I have a home directory on stat1005, so whatever accounts are necessary to access that.
This is for this WMF research project. The report is done and published, but part of that project is ongoing daily reports monitoring Wikipedia's accessibility around the world. That report generation process broke on Dec 1, and we've still got an outstanding issue of how we can publicly release them. Once those two things are resolved, my account can be disabled.
Can you explain a bit more why do you need to account extended? I understand that you need to run some reports and that process broken on December 1st, give that seems like access until the end of January gives you time to fix issues. Are there any other concerns?
The other concern is that the output from these reports is supposed to be made publicly available by WMF. That's been agreed to in principle, but the process has not been worked out yet. As that's on WMF's side, I don't know how long figuring that out is going to take. If possible, I'd prefer to not lose access to the reports until after they've been made public, so I made a conservative estimate of April.

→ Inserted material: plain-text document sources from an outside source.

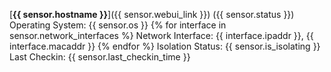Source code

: [**{{ sensor.hostname }}**]({{ sensor.webui_link }}) ({{ sensor.status }})
Operating System: {{ sensor.os }}
{% for interface in sensor.network_interfaces %}
Network Interface: {{ interface.ipaddr }}, {{ interface.macaddr }}
{% endfor %}
Isolation Status: {{ sensor.is_isolating }}
Last Checkin: {{ sensor.last_checkin_time }}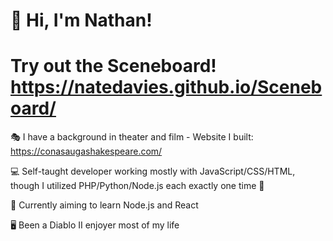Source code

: # :wave: Hi, I'm Nathan!

# Try out the Sceneboard! https://natedavies.github.io/Sceneboard/

:performing_arts: I have a background in theater and film - Website I built: https://conasaugashakespeare.com/

:computer: Self-taught developer working mostly with JavaScript/CSS/HTML, though I utilized PHP/Python/Node.js each exactly one time :slightly_smiling_face:

:seedling: Currently aiming to learn Node.js and React

:desktop_computer: Been a Diablo II enjoyer most of my life

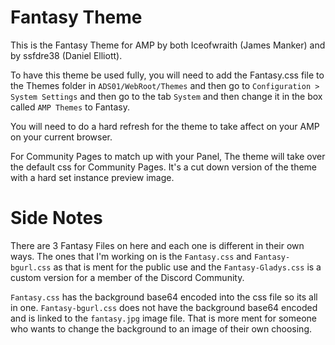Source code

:# Fantasy Theme

This is the Fantasy Theme for AMP by both Iceofwraith (James Manker) and by ssfdre38 (Daniel Elliott).

To have this theme be used fully, you will need to add the Fantasy.css file to the Themes folder in `ADS01/WebRoot/Themes` and then go to `Configuration > System Settings` and then go to the tab `System` and then change it in the box called `AMP Themes` to Fantasy.

You will need to do a hard refresh for the theme to take affect on your AMP on your current browser.

For Community Pages to match up with your Panel, The theme will take over the default css for Community Pages. It's a cut down version of the theme with a hard set instance preview image.

# Side Notes #
There are 3 Fantasy Files on here and each one is different in their own ways. The ones that I'm working on is the `Fantasy.css` and `Fantasy-bgurl.css` as that is ment for the public use and the `Fantasy-Gladys.css` is a custom version for a member of the Discord Community.

`Fantasy.css` has the background base64 encoded into the css file so its all in one. `Fantasy-bgurl.css` does not have the background base64 encoded and is linked to the `fantasy.jpg` image file. That is more ment for someone who wants to change the background to an image of their own choosing.
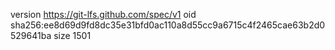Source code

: version https://git-lfs.github.com/spec/v1
oid sha256:ee8d69d9fd8dc35e31bfd0ac110a8d55cc9a6715c4f2465cae63b2d0529641ba
size 1501
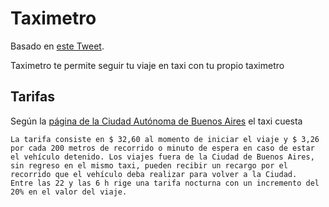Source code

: # Taximetro

Basado en [este Tweet](https://twitter.com/runixo/status/991742481753628678).

Taximetro te permite seguir tu viaje en taxi con tu propio taximetro

## Tarifas

Según la [página de la Ciudad Autónoma de Buenos Aires](http://www.buenosaires.gob.ar/taxis/tarifas)
el taxi cuesta

    La tarifa consiste en $ 32,60 al momento de iniciar el viaje y $ 3,26 por cada 200 metros de recorrido o minuto de espera en caso de estar el vehículo detenido. Los viajes fuera de la Ciudad de Buenos Aires, sin regreso en el mismo taxi, pueden recibir un recargo por el recorrido que el vehículo deba realizar para volver a la Ciudad.
    Entre las 22 y las 6 h rige una tarifa nocturna con un incremento del 20% en el valor del viaje.
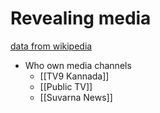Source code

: # Revealing media

[data from wikipedia](https://en.wikipedia.org/wiki/List_of_Kannada-language_television_channels)
- Who own media channels
	- [[TV9 Kannada]]
	- [[Public TV]]
	- [[Suvarna News]]	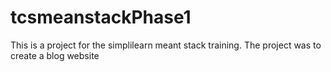 # tcsmeanstackPhase1
This is a project for the simplilearn meant stack training. The project was to create a blog website
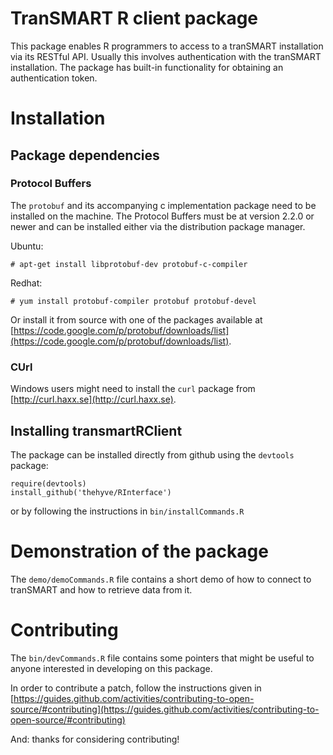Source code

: # TranSMART R client package

This package enables R programmers to access to a tranSMART installation via its RESTful API. 
Usually this involves authentication with the tranSMART installation. The package has built-in
functionality for obtaining an authentication token.
# Installation

## Package dependencies

### Protocol Buffers

The `protobuf` and its accompanying c implementation package need to be installed on the machine. 
The Protocol Buffers must be at version 2.2.0 or newer and can be installed either via the distribution
package manager.

Ubuntu:

    # apt-get install libprotobuf-dev protobuf-c-compiler

Redhat:

    # yum install protobuf-compiler protobuf protobuf-devel
    
Or install it from source with one of the packages available at [https://code.google.com/p/protobuf/downloads/list](https://code.google.com/p/protobuf/downloads/list).

### CUrl

Windows users might need to install the `curl` package from [http://curl.haxx.se](http://curl.haxx.se).

## Installing transmartRClient

The package can be installed directly from github using the `devtools` package:

    require(devtools)
    install_github('thehyve/RInterface')

or by following the instructions in `bin/installCommands.R`

# Demonstration of the package
The `demo/demoCommands.R` file contains a short demo of how to connect to tranSMART and how
to retrieve data from it.

# Contributing

The `bin/devCommands.R` file contains some pointers that might be useful to anyone interested
in developing on this package.

In order to contribute a patch, follow the instructions given in [https://guides.github.com/activities/contributing-to-open-source/#contributing](https://guides.github.com/activities/contributing-to-open-source/#contributing)

And: thanks for considering contributing!
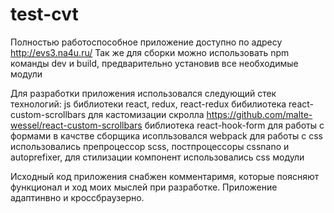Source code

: # test-cvt
Полностью работоспособное приложение доступно по адресу http://evs3.na4u.ru/
Так же для сборки можно использовать npm команды dev и build, предварительно установив все необходимые модули

Для разработки приложения использовался следующий стек технологий:
js библиотеки react, redux, react-redux
 бибилиотека react-custom-scrollbars для кастомизации скролла https://github.com/malte-wessel/react-custom-scrollbars
 библиотека react-hook-form для работы с формами
 в качстве сборщика исопльзовался webpack
 для работы с css использовались препроцессор scss, постпроцессоры cssnano и autoprefixer, 
 для стилизации компонент использовались css модули
 
 Исходный код приложения снабжен комментаримя, которые поясняют функционал и ход моих мыслей при разработке.
 Приложение адаптинвно и кроссбраузерно.
 
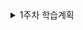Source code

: <details>
<summary>1주차 학습계획</summary>
<div markdown="1">

### 7/4 (화)
- 10:00 ~ 10:10 그룹 스크럼
- 10:10 ~ 11:30 학습 분석 및 학습 계획표 작성
- 11:30 ~ 12:00 프로젝트 생성 및 파일 생성
- 13:00 ~ 14:00 게임보드 만들기 과제 수행
- 14:00 ~ 14:30 동료간 피어세션
- 14:30 ~ 16:30 게임보드 만들기 과제 수행 및 검토
- 16:30 ~ 18:30 럭키카드 클래스 구현하기 과제 수행
- 18:30 ~ 19:00 성장 일기 및 그룹 회고 진행

### 7/5 (수)
- 10:00 ~ 10:10 그룹 스크럼
- 10:10 ~ 12:00 럭키카드 클래스 구현하기 과제 수행 및 검토
- 13:00 ~ 14:00 카드 나눠주기 과제 수행
- 14:00 ~ 14:30 동료간 피어세션
- 14:30 ~ 15:30 카드 나눠주기 중간 점검
- 15:30 ~ 17:30 카드 나눠주기 수행
- 17:30 ~ 18:30 카드 나눠주기 마지막 점검 및 보완
- 18:30 ~ 19:00 성장 일기 및 그룹 회고 진행

### 7/6 (목)
- 10:00 ~ 10:10 그룹 스크럼
- 10:10 ~ 12:00 게임 로직 구현하기 과제 수행
- 13:00 ~ 14:00 게임 로직 구현하기 과제 수행
- 14:00 ~ 14:30 동료간 피어세션
- 14:30 ~ 15:30 모바일 중간 피드백
- 15:30 ~ 16:00 게임 로직 구현하기 중간 점검
- 16:00 ~ 18:30 게임 로직 구현하기 과제 수행
- 18:30 ~ 19:00 성장 일기 및 그룹 회고 진행

### 7/7 (금)
- 10:00 ~ 10:10 그룹 스크럼
- 10:10 ~ 10:20 데모 영상 제출 및 등록
- 10:20 ~ 12:00 게임 로직 구현하기 마지막 점검 및 보완
- 13:00 ~ 14:00 전체 프로젝트 점검 및 보완
- 14:00 ~ 16:00 그룹간 피어세션
- 16:00 ~ 17:00 미니 세미나
- 17:00 ~ 18:00 중간 피드백
- 18:00 ~ 19:00 성장 일기 및 그룹 회고 진행


</div>
</details>
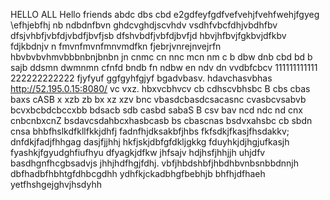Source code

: HELLO ALL 
Hello friends 
abdc dbs cbd
e2gdfeyfgdfvefvehjfvehfwehjfgyeg
\efhjebfhj
nb ndbdnfbvn
ghdcvghdjscvhdv vsdhfvbcfdhjvbdhfbv
dfsjvhbfjvbfdjvbdfjbvfjsb
dfshvbdfjvbfdjbvfjd
hbvjhfbvjfgkbvjdfkbv fdjkbdnjv n
fmvnfmvnfmnvmdfkn
fjebrjvnrejnvejrfn
hbvbvbvhmvbbbnbnjbnbn
jn cnmc cn nnc mcn nm
c b dbw dnb cbd bd b sajb ddsmn dwmnmn
 cfnfd bndb fn ndbw 
 en ndv dn vvdbfcbcv 
111111111111
222222222222
fjyfyuf
ggfgyhfgjyf
bgadvbasv. hdavchasvbhas
http://52.195.0.15:8080/ vc vxz. hbxvcbhvcv cb cdhscvbhsbc
B cbs cbas baxs cASB
x xzb zb bx xz xzv
bnc vbasdcbasdcsacasnc
cvasbcvsabvb
bcvxbcbdcbccxbb
 bdsacb sdb casbd 
sabaS B
csv bav
ncd ndc nd  cnx cnbcnbxcnZ
bsdavcsdahbcxhasbcasb
bs cbascnas
bsdvxahsbc
cb sbdn cnsa
bhbfhslkdfkllfkkjdhfj
fadnfhjdksakbfjhbs
fkfsdkjfkasjfhsdakkv;
dnfdkjfadjfhhgag
dasjfjjhhj
hkfjskjdbfgfdkljgkkg
fduyhkjdjhgjufkasjh
fyashkjfgyudghfiufhyu
dfyagkjdfkw
jhfsajv hdjhsfjhhjjh uhjdfv
basdhgnfhcgbsadvjs jhhjhdfhgjfdhj.
vbfjhbdshbfjhbdhbvnbsnbbdnnjh
dbfhadbfhbhtgfdhbcgdhh
ydhfkjckadbhgfbebhjb bhfhjdfhaeh
yetfhshgejghvjhsdyhh


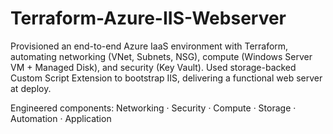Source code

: # Terraform-Azure-IIS-Webserver
Provisioned an end-to-end Azure IaaS environment with Terraform, automating networking (VNet, Subnets, NSG), compute (Windows Server VM + Managed Disk), and security (Key Vault). Used storage-backed Custom Script Extension to bootstrap IIS, delivering a functional web server at deploy.

Engineered components: Networking · Security · Compute · Storage · Automation · Application
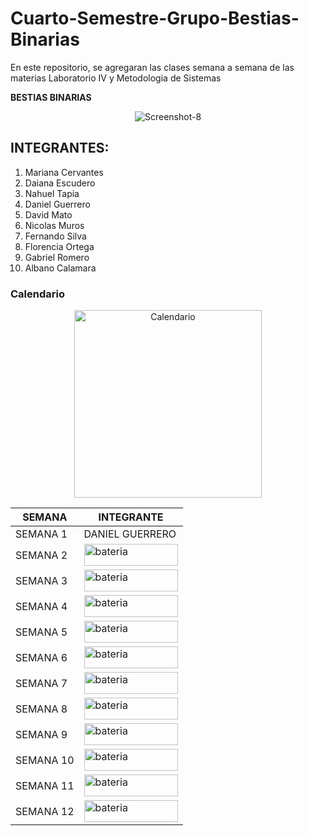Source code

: # Cuarto-Semestre-Grupo-Bestias-Binarias
En este repositorio, se agregaran las clases semana a semana de las materias Laboratorio IV y Metodologia de Sistemas


**BESTIAS BINARIAS**

<div align="center">
<img src="https://i.ibb.co/hFyDT8Z/Screenshot-8.jpg" alt="Screenshot-8" border="0"></a></div>


## INTEGRANTES: 
1. Mariana Cervantes
2. Daiana Escudero
3. Nahuel Tapia
4. Daniel Guerrero
5. David Mato
6. Nicolas Muros
7. Fernando Silva
8. Florencia Ortega
9. Gabriel Romero
10. Albano Calamara

### Calendario

<div align="center">
  <img src="https://media.tenor.com/KfsNy9MrbYAAAAAd/work-tired.gif" alt="Calendario" width="300" height="300">
</div>

| SEMANA | INTEGRANTE |
| ------ | ---------- |
| SEMANA 1 | DANIEL GUERRERO |
| SEMANA 2 | <img src="https://venus.com.py/wp-content/uploads/2017/03/bateria-movimiento.gif" alt="bateria" width="150" height="35" >|
| SEMANA 3 | <img src="https://venus.com.py/wp-content/uploads/2017/03/bateria-movimiento.gif" alt="bateria" width="150" height="35" >|
| SEMANA 4 | <img src="https://venus.com.py/wp-content/uploads/2017/03/bateria-movimiento.gif" alt="bateria" width="150" height="35" >|
| SEMANA 5 | <img src="https://venus.com.py/wp-content/uploads/2017/03/bateria-movimiento.gif" alt="bateria" width="150" height="35" >|
| SEMANA 6 | <img src="https://venus.com.py/wp-content/uploads/2017/03/bateria-movimiento.gif" alt="bateria" width="150" height="35" >|
| SEMANA 7 | <img src="https://venus.com.py/wp-content/uploads/2017/03/bateria-movimiento.gif" alt="bateria" width="150" height="35" >|
| SEMANA 8 | <img src="https://venus.com.py/wp-content/uploads/2017/03/bateria-movimiento.gif" alt="bateria" width="150" height="35" >|
| SEMANA 9 | <img src="https://venus.com.py/wp-content/uploads/2017/03/bateria-movimiento.gif" alt="bateria" width="150" height="35" >|
| SEMANA 10 | <img src="https://venus.com.py/wp-content/uploads/2017/03/bateria-movimiento.gif" alt="bateria" width="150" height="35" >|
| SEMANA 11 | <img src="https://venus.com.py/wp-content/uploads/2017/03/bateria-movimiento.gif" alt="bateria" width="150" height="35" >|
| SEMANA 12 | <img src="https://venus.com.py/wp-content/uploads/2017/03/bateria-movimiento.gif" alt="bateria" width="150" height="35" >|
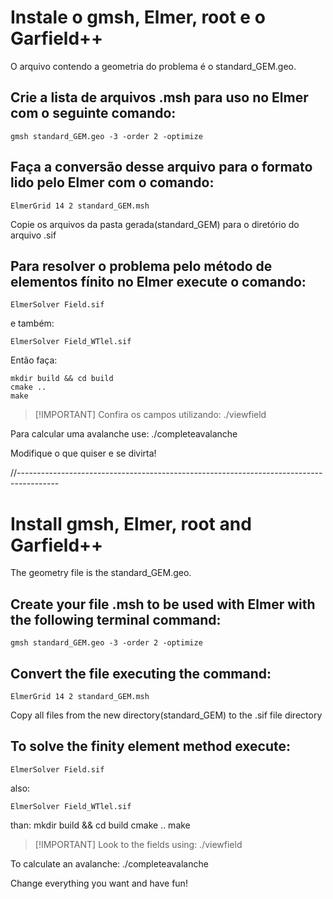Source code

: # Instale o gmsh, Elmer, root e o Garfield++

O arquivo contendo a geometria do problema é o standard_GEM.geo.

## Crie a lista de arquivos .msh para uso no Elmer com o seguinte comando:

	gmsh standard_GEM.geo -3 -order 2 -optimize

## Faça a conversão desse arquivo para o formato lido pelo Elmer com o comando:

	ElmerGrid 14 2 standard_GEM.msh 

Copie os arquivos da pasta gerada(standard_GEM) para o diretório do arquivo .sif

## Para resolver o problema pelo método de elementos fínito no Elmer execute o comando:

	ElmerSolver Field.sif

e também:

	ElmerSolver Field_WTlel.sif

Então faça:

	mkdir build && cd build
	cmake ..
	make


>[!IMPORTANT] Confira os campos utilizando:
	./viewfield

Para calcular uma avalanche use:
	./completeavalanche

Modifique o que quiser e se divirta!

//----------------------------------------------------------------------------------------


# Install gmsh, Elmer, root and Garfield++

The geometry file is the standard_GEM.geo.

## Create your file .msh to be used with Elmer with the following terminal command:

	gmsh standard_GEM.geo -3 -order 2 -optimize

## Convert the file executing the command:

	ElmerGrid 14 2 standard_GEM.msh 

Copy all files from the new directory(standard_GEM) to the .sif file directory 

## To solve the finity element method execute:

	ElmerSolver Field.sif

also:

	ElmerSolver Field_WTlel.sif

than:
	mkdir build && cd build
	cmake ..
	make


>[!IMPORTANT] Look to the fields using:
	./viewfield

To calculate an avalanche:
	./completeavalanche

Change everything you want and have fun!

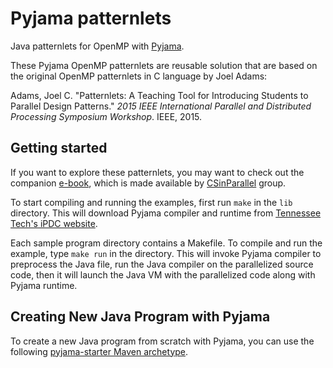 # Pyjama patternlets

Java patternlets for OpenMP with [Pyjama](https://github.com/ParallelAndReconfigurableComputing/Pyjama). 

These Pyjama OpenMP patternlets are reusable solution that are based on the original OpenMP patternlets in C language by Joel Adams:

Adams, Joel C. "Patternlets: A Teaching Tool for Introducing Students to Parallel Design Patterns." _2015 IEEE International Parallel and Distributed Processing Symposium Workshop_. IEEE, 2015.

## Getting started

If you want to explore these patternlets, you may want to check out the companion [e-book](https://pdcbook.calvin.edu/pdcbook/RaspberryPiHandout/02simple_program/index.html), which is made available by [CSinParallel](https://csinparallel.org/index.html) group. 

To start compiling and running the examples, first run `make` in the `lib` directory. This will download Pyjama compiler and runtime from [Tennessee Tech's iPDC website](https://www.csc.tntech.edu/pdcincs/index.php/installation/). 

Each sample program directory contains a Makefile. To compile and run the example, type `make run` in the directory. This will invoke Pyjama compiler to preprocess the Java file, run the Java compiler on the parallelized source code, then it will launch the Java VM with the parallelized code along with Pyjama runtime. 

## Creating New Java Program with Pyjama

To create a new Java program from scratch with Pyjama, you can use the following [pyjama-starter Maven archetype](https://github.com/rkurniawati/pyjama-starter-archetype/tree/master). 



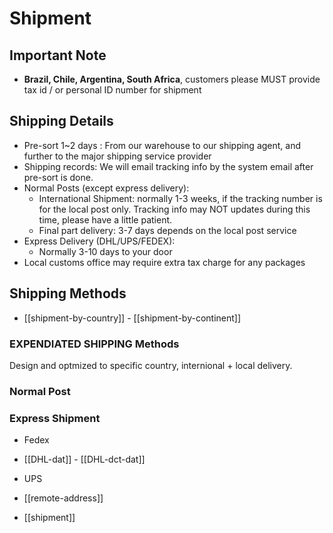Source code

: 
# Shipment 

## Important Note 

- **Brazil, Chile, Argentina, South Africa**, customers please MUST provide tax id / or personal ID number for shipment 

## Shipping Details 


- Pre-sort 1~2 days : From our warehouse to our shipping agent, and further to the major shipping service provider
- Shipping records: We will email tracking info by the system email after pre-sort is done. 
- Normal Posts (except express delivery):
  - International Shipment: normally 1-3 weeks, if the tracking number is for the local post only. Tracking info may NOT updates during this time, please have a little patient.
  - Final part delivery: 3-7 days depends on the local post service
- Express Delivery (DHL/UPS/FEDEX):
  - Normally 3-10 days to your door
- Local customs office may require extra tax charge for any packages


## Shipping Methods 

- [[shipment-by-country]] - [[shipment-by-continent]]

### EXPENDIATED SHIPPING Methods
Design and optmized to specific country, internional + local delivery.

### Normal Post 

### Express Shipment 

- Fedex
- [[DHL-dat]] - [[DHL-dct-dat]]
- UPS

- [[remote-address]]


- [[shipment]]

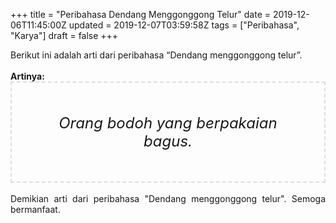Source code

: +++
title = "Peribahasa Dendang Menggonggong Telur"
date = 2019-12-06T11:45:00Z
updated = 2019-12-07T03:59:58Z
tags = ["Peribahasa", "Karya"]
draft = false
+++

<div dir="ltr" style="text-align: left;" trbidi="on"><div style="text-align: justify;">Berikut ini adalah arti dari peribahasa “Dendang menggonggong telur”.</div><br /><div style="text-align: justify;"><b>Artinya:</b></div><div style="border: 2px dashed #ddd; font-size: 24px; height: auto; margin: 0 auto; padding: 50px; text-align: center; width: auto;"><i>Orang bodoh yang berpakaian bagus.</i></div><br /><div style="text-align: justify;">Demikian arti dari peribahasa "Dendang menggonggong telur". Semoga bermanfaat.</div></div>
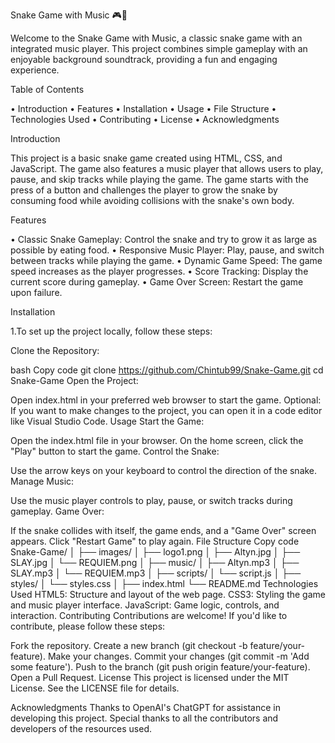 Snake Game with Music 🎮🎵

Welcome to the Snake Game with Music, a classic snake game with an integrated music player. This project combines simple gameplay with an enjoyable background soundtrack, providing a fun and engaging experience.

Table of Contents

 • Introduction
 • Features
 • Installation
 • Usage
 • File Structure
 • Technologies Used
 • Contributing
 • License
 • Acknowledgments

Introduction

   This project is a basic snake game created using HTML, CSS, and JavaScript. The game also features a music player that allows users to play, pause, and skip tracks while playing the game. The game starts with the press of a button and challenges the player to grow the snake by consuming food while avoiding collisions with the snake's own body.

Features

 • Classic Snake Gameplay: Control the snake and try to grow it as large as possible by eating food.
 • Responsive Music Player: Play, pause, and switch between tracks while playing the game.
 • Dynamic Game Speed: The game speed increases as the player progresses.
 • Score Tracking: Display the current score during gameplay.
 • Game Over Screen: Restart the game upon failure.

Installation

1.To set up the project locally, follow these steps:

Clone the Repository:

bash
Copy code
git clone https://github.com/Chintub99/Snake-Game.git
cd Snake-Game
Open the Project:

Open index.html in your preferred web browser to start the game.
Optional: If you want to make changes to the project, you can open it in a code editor like Visual Studio Code.
Usage
Start the Game:

Open the index.html file in your browser.
On the home screen, click the "Play" button to start the game.
Control the Snake:

Use the arrow keys on your keyboard to control the direction of the snake.
Manage Music:

Use the music player controls to play, pause, or switch tracks during gameplay.
Game Over:

If the snake collides with itself, the game ends, and a "Game Over" screen appears.
Click "Restart Game" to play again.
File Structure
Copy code
Snake-Game/
│
├── images/
│   ├── logo1.png
│   ├── Altyn.jpg
│   ├── SLAY.jpg
│   └── REQUIEM.png
│
├── music/
│   ├── Altyn.mp3
│   ├── SLAY.mp3
│   └── REQUIEM.mp3
│
├── scripts/
│   └── script.js
│
├── styles/
│   └── styles.css
│
├── index.html
└── README.md
Technologies Used
HTML5: Structure and layout of the web page.
CSS3: Styling the game and music player interface.
JavaScript: Game logic, controls, and interaction.
Contributing
Contributions are welcome! If you'd like to contribute, please follow these steps:

Fork the repository.
Create a new branch (git checkout -b feature/your-feature).
Make your changes.
Commit your changes (git commit -m 'Add some feature').
Push to the branch (git push origin feature/your-feature).
Open a Pull Request.
License
This project is licensed under the MIT License. See the LICENSE file for details.

Acknowledgments
Thanks to OpenAI's ChatGPT for assistance in developing this project.
Special thanks to all the contributors and developers of the resources used.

We are discussing the data publication over email, and Justin is still helping resolve a bug in the report that started on December 1. There is still a need for data access, and April is a reasonable estimate.
@Jdcc-berkman Just looked at the tools that you are using to generate the report (@stat1005:/home/jdc) and they are fine and dandy for a prototype. In order to produce recurrent reports we would need to change the setup heavily as the actual setup is quite brittle, it relies on technology that is no longer updated or maintained (uses https://github.com/berkmancenter/hekaanom , see https://mail.mozilla.org/pipermail/heka/2016-May/001059.html) and lastly, does not take advantage of the hadoop cluster, rather does all processing via python scripts via a user database on hive.
I would not invest much time fixing setup as for it to be solid enough to produce publicly reliably reports it will need quite a bit of work. Thanks for documenting with READMEs and such.
@Nuria OK, I understand those issues. Thank you for taking the time to look through all that. There are a lot of groups in our research community (and the WMF community/staff, I believe) that would still find this data useful, and we have engineering time at our disposal, so productionizing this is not out of the question for us. The guts of this whole thing is really just a parameterized Hive query and some linear algebra - the remaining 90% was just flexibility for experimentation.
Stated simply, our goal is to do some math on your time series data and dump a CSV somewhere like https://analytics.wikimedia.org/datasets/archive/public-datasets/analytics/.
If you tell me what a production system looks like that queries from Hive, does some math, and spits the results into a CSV, I'll happily look for the resources to get it done. Is there a document somewhere that you could point me to outlining what it takes to get something into production? If not, from your previous comment and the Analytics Systems wiki, these look like top priorities - please let me know what I've missed:
- Generally good engineering principles (robust to failure, well scoped, maintained, etc.)
- Is a Hadoop job (what is the preferred client? Java API? Pig?)
- Managed as an Oozie workflow (just a guess)
@Jdcc-berkman Thanks for taking the time, See for example what a product ionized job looks like here (this is oozie/spark) : https://gerrit.wikimedia.org/r/#/c/383761/ In your case you are using the heka plugging to do anomaly detection the algorithm that go code uses is called RPCA. I could not find an RPCA implementation in spark so you will need to do some research there, other more simplistic methods for anomalies like winters-holt are available but likely those are not of use.
I haven't been able to secure the developer time yet for this. It's unlikely I'll have anything to show for at least two months, during which time I won't need access.
But assuming I can get the resources to productionize this, how difficult is it to open access back up? If difficult, is there anything we can do to minimize that (locking/disabling account rather than deleting, etc.)?
We discourage access for collaborations that are not active, if think that you will be able to collaborate on this two months from now we can maintain access for a few more months (no big deal). If you are not sure of whether you can commit to the collaboration I rather disable the account.
Just to close this out, our developer put together something that could work as a good starting place for integrating this work into the production stack: https://github.com/berkmancenter/mw-anomaly-detection. I don't see us doing more of this work right now, but if productionizing this becomes a priority for either us or WMF, we're not starting from scratch.